Romans 9:30-33 now addresses the scheme of salvation directly. Paul argued to this point in the chapter that God has the prerogative of choosing the scheme of salvation of His choice. If people reject Christ as Savior, they choose their own system of salvation. That is why so few are true believers—they want their scheme of salvation rather than God’s.

Running from 9:30 to 10:21 is Paul’s presentation of God’s plan of salvation by grace through faith, but now the focus on what was implied becomes more specific.

9:30

What shall we say then?

At this point, with this question, Paul introduced a new phase of his overall argument of theodicy (chapters 9 to 11). He asked questions in the same way in 4:1, 6:1, 8:31, and 9:14.

The “then” here draws a conclusion from how Gentiles from the previous section came to faith (v. 24f). Gentiles who became believers in the Messiah obtained a righteous standing before God by faith. God views regenerate Gentiles as His people (v. 26).

Paul answered this question in verse 32. Israel approached salvation the wrong way; their scheme of salvation by works was wrong.

That Gentiles, who did not pursue righteousness,

Non-Christian nations (Gentiles) did not pursue reaching God’s standard for salvation. They had no interest in being justified before God.

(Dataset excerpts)

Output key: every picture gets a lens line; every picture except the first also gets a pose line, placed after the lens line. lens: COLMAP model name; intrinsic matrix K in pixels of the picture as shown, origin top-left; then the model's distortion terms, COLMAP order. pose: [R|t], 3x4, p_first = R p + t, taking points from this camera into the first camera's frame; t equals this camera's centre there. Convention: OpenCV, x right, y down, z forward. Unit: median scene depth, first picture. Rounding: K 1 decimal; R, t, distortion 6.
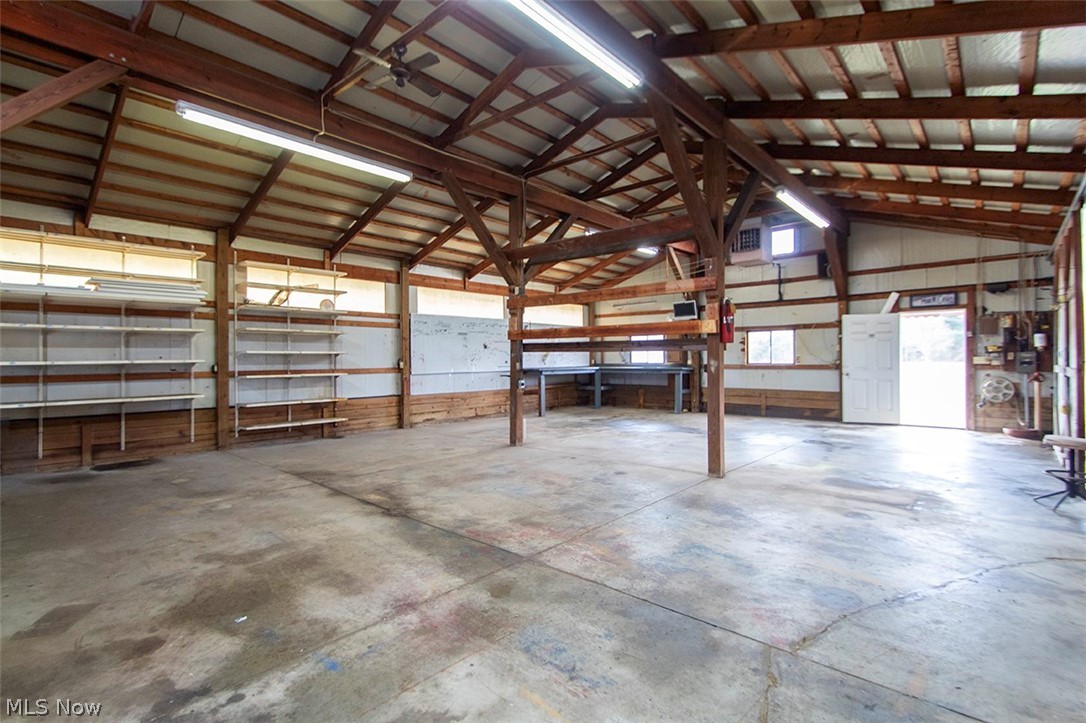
lens RADIAL K [[513.0, 0, 541.6], [0, 513.0, 357.4], [0, 0, 1]] dist [-0.000298, -0.000064]
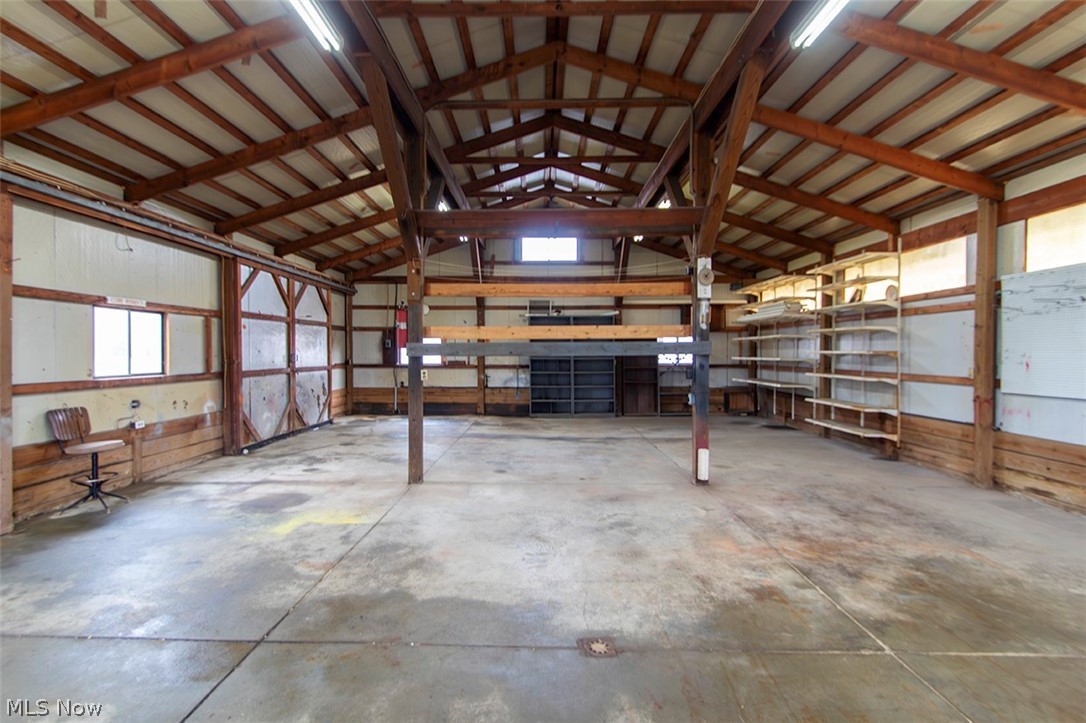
lens RADIAL K [[513.0, 0, 541.6], [0, 513.0, 357.4], [0, 0, 1]] dist [-0.000298, -0.000064]
pose [[-0.743702, 0.012939, -0.668386, 0.479648], [0.005617, 0.999898, 0.013106, -0.013128], [0.668488, 0.005993, -0.743699, 1.135145]]
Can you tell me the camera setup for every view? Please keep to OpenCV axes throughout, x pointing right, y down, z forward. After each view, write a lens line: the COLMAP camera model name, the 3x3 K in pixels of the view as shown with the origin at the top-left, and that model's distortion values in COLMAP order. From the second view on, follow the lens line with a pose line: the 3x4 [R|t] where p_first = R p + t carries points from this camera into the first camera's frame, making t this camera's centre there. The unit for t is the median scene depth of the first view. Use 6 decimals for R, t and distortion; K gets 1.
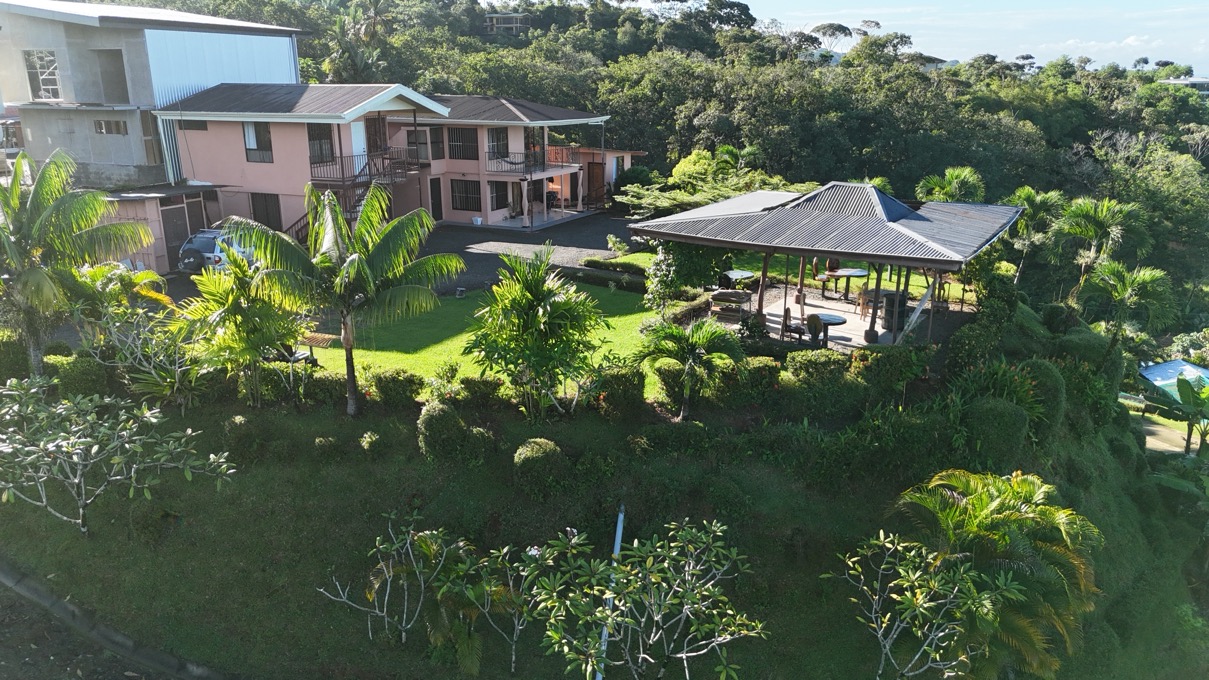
lens RADIAL K [[894.7, 0, 608.8], [0, 894.7, 342.9], [0, 0, 1]] dist [0.070429, -0.069920]
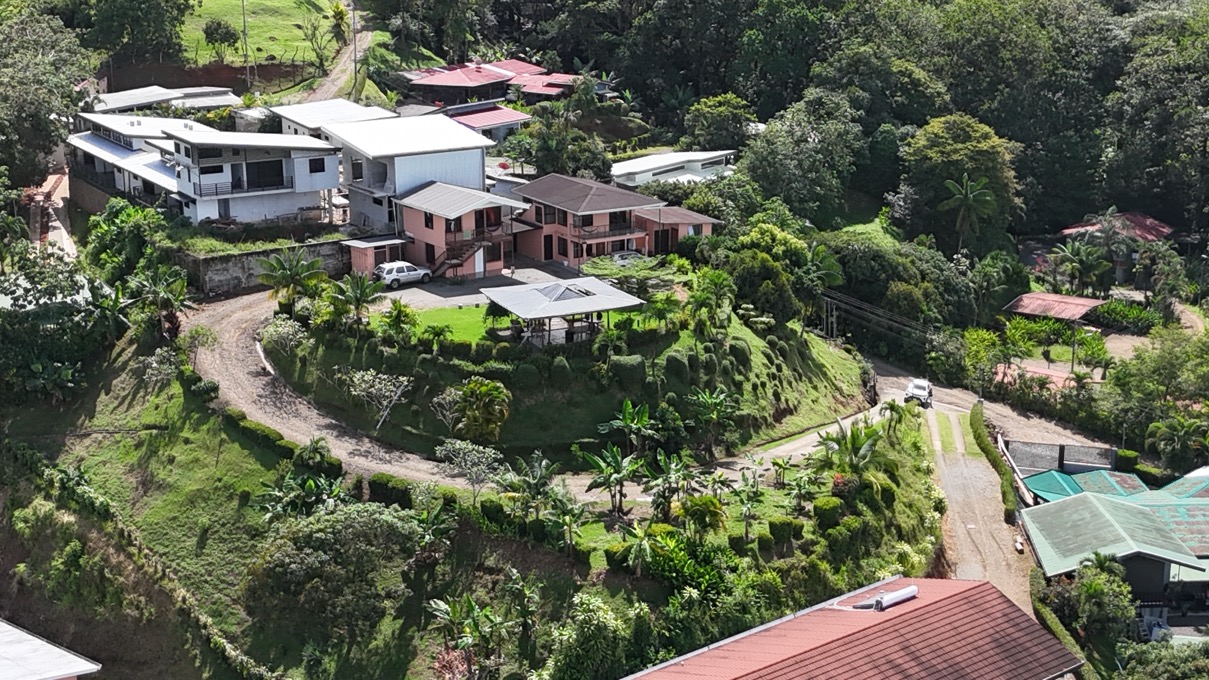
lens RADIAL K [[1778.6, 0, 607.7], [0, 1778.6, 339.0], [0, 0, 1]] dist [0.240567, -0.777836]
pose [[0.843346, 0.141812, -0.518321, 1.583547], [-0.151355, 0.988186, 0.024101, -0.088401], [0.515615, 0.058125, 0.854846, -1.682774]]
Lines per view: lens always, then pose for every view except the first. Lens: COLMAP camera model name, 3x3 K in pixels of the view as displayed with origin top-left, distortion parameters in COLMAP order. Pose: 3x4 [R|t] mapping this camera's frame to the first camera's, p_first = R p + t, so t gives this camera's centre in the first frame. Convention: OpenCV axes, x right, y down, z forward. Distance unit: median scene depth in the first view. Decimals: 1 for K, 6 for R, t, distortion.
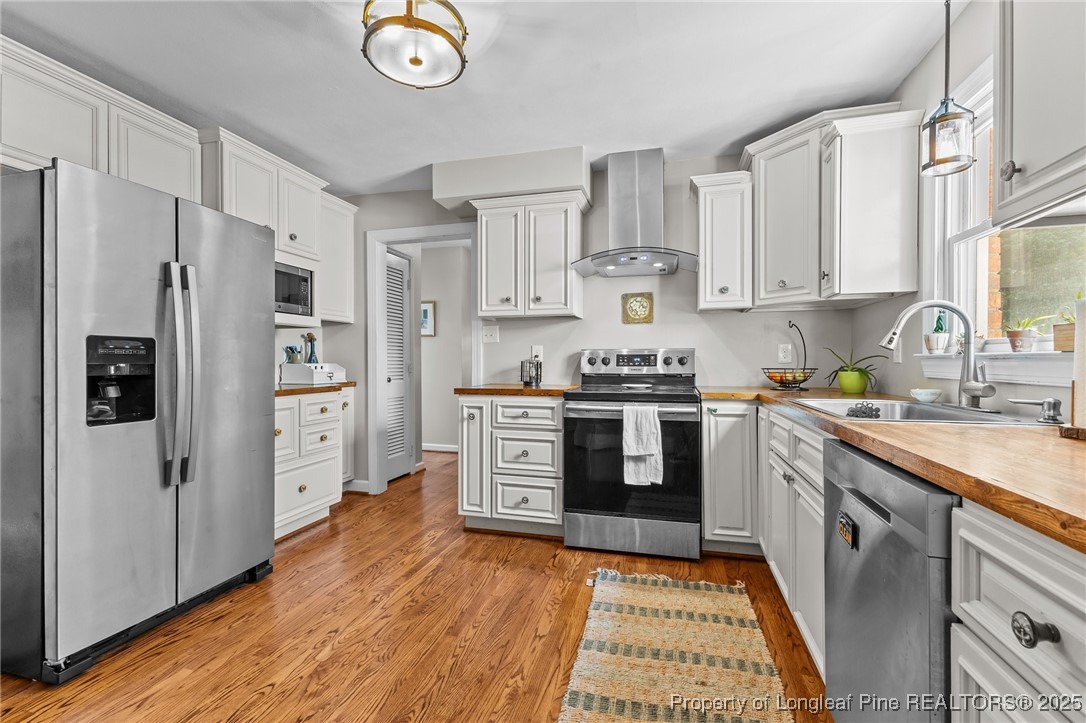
lens RADIAL K [[483.8, 0, 534.4], [0, 483.8, 366.3], [0, 0, 1]] dist [0.014188, -0.001017]
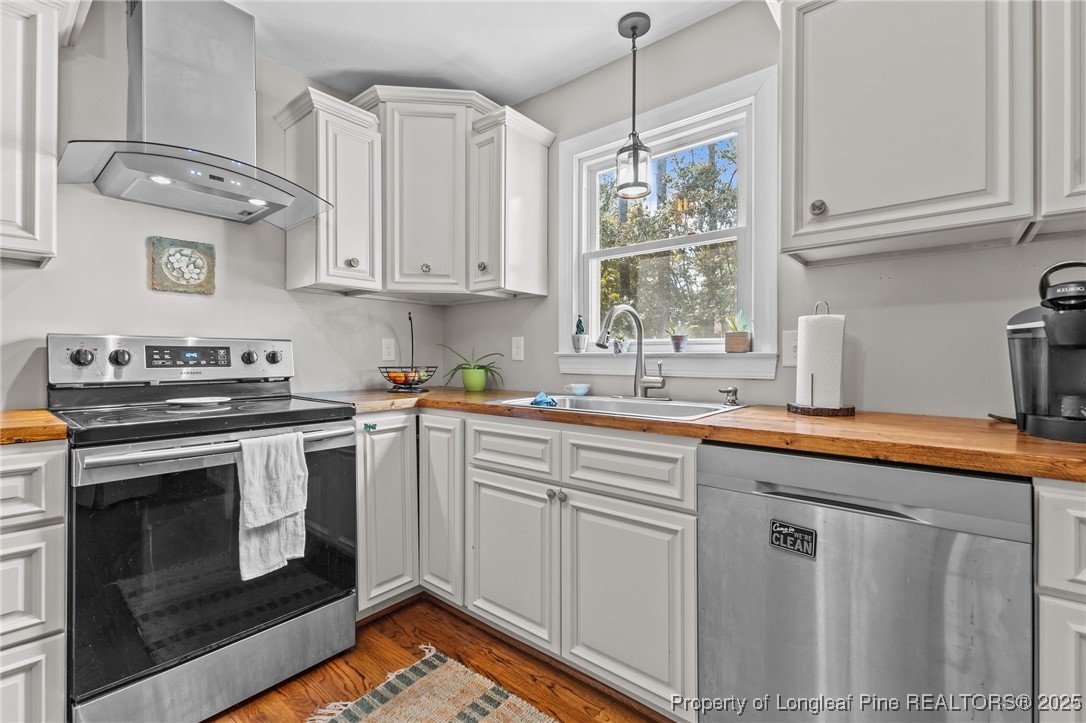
lens RADIAL K [[483.8, 0, 543.1], [0, 483.8, 357.7], [0, 0, 1]] dist [0.014188, -0.001017]
pose [[0.400251, 0.002160, 0.916403, -0.174833], [0.007277, 0.999958, -0.005535, -0.005485], [-0.916377, 0.008884, 0.400219, 0.437886]]
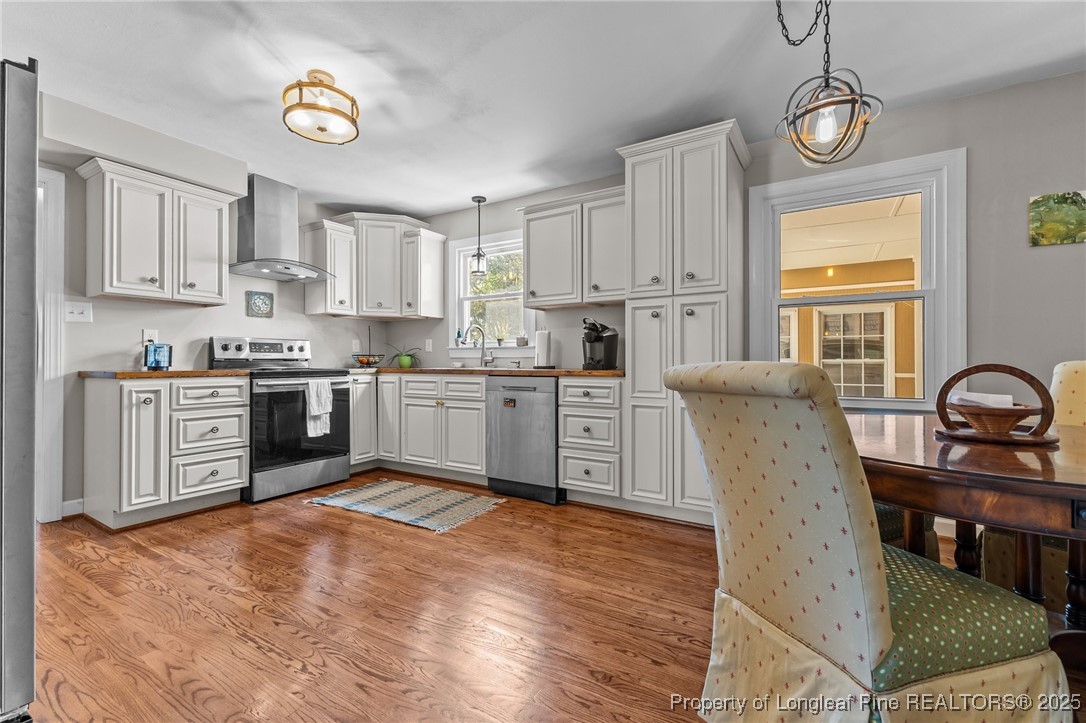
lens RADIAL K [[483.8, 0, 544.9], [0, 483.8, 359.7], [0, 0, 1]] dist [0.014188, -0.001017]
pose [[0.264310, 0.007398, 0.964409, -0.897924], [0.010488, 0.999889, -0.010545, 0.043772], [-0.964381, 0.012902, 0.264204, -0.000033]]
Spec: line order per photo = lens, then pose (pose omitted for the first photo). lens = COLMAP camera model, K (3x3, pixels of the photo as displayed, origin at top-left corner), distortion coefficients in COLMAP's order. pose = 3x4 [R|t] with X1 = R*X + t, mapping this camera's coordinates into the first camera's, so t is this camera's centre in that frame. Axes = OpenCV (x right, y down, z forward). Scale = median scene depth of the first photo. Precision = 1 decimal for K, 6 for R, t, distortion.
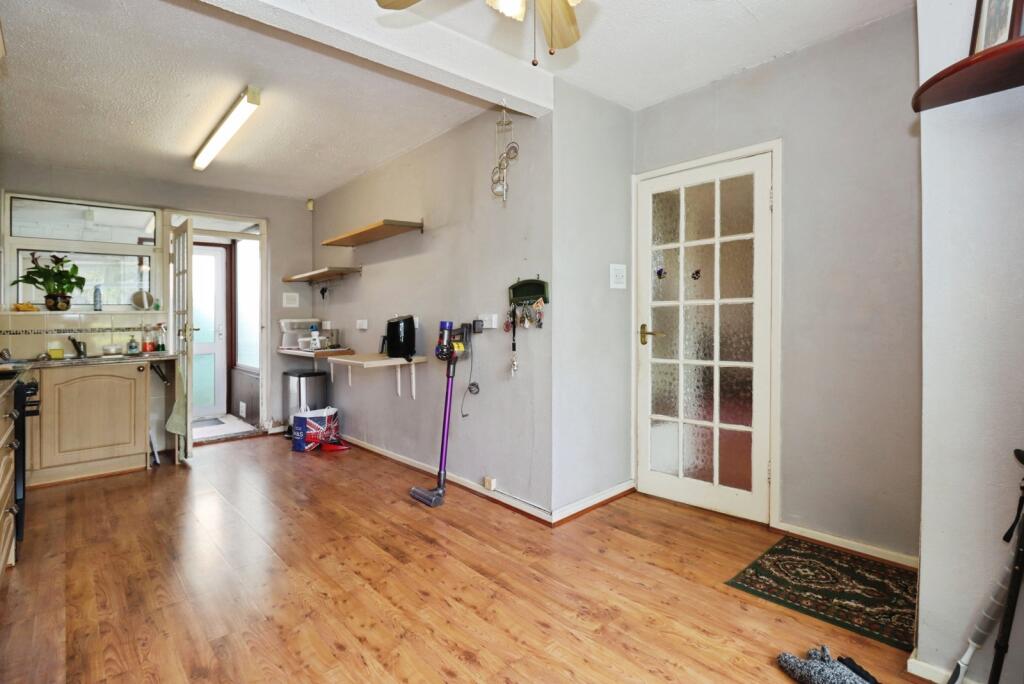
lens RADIAL K [[491.5, 0, 516.6], [0, 491.5, 318.9], [0, 0, 1]] dist [-0.018974, -0.000414]
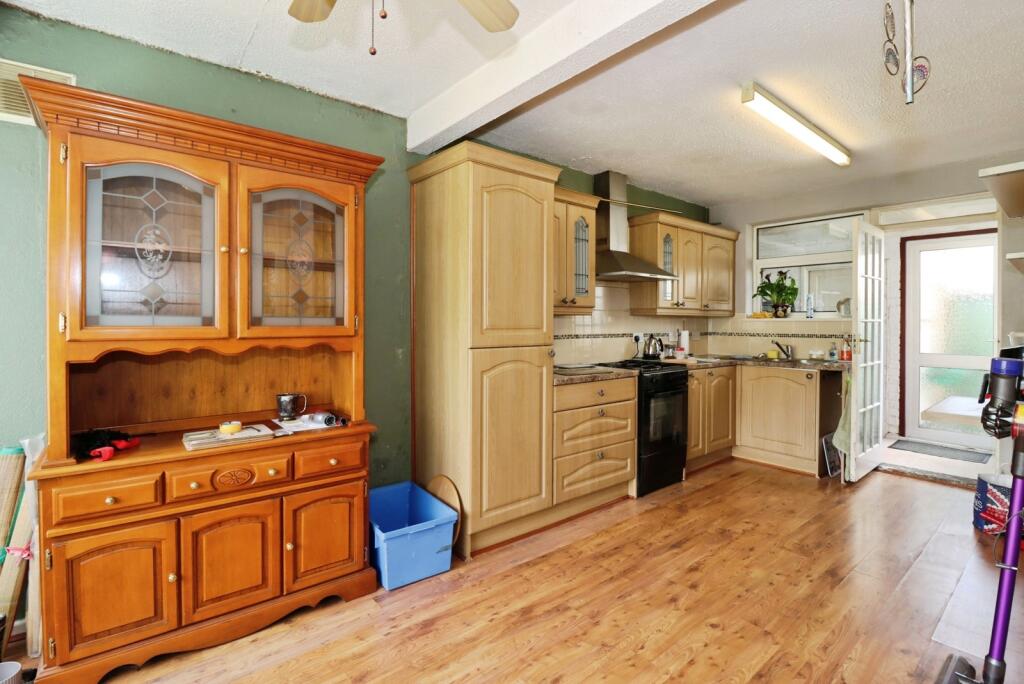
lens RADIAL K [[491.5, 0, 516.6], [0, 491.5, 318.9], [0, 0, 1]] dist [-0.018974, -0.000414]
pose [[-0.041742, 0.015607, -0.999007, 0.390319], [0.000907, 0.999878, 0.015583, -0.049942], [0.999128, -0.000255, -0.041751, 0.602192]]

[Problems to solve]
1. Summarize the commentary on Romans 9:30 in two sentences.
2. According to the commentary on Romans 9:30, in which other verses did Paul ask questions in the same way?

[Task-by-task solutions]
1. The commentary says that Romans 9:30-33 addresses the scheme of salvation directly, and that Paul's question "What shall we say then?" begins a new phase of his argument of theodicy in chapters 9 to 11. It explains that Gentiles who believed in the Messiah obtained a righteous standing before God by faith, while Israel approached salvation the wrong way through a scheme of salvation by works.

2. 4:1, 6:1, 8:31, and 9:14.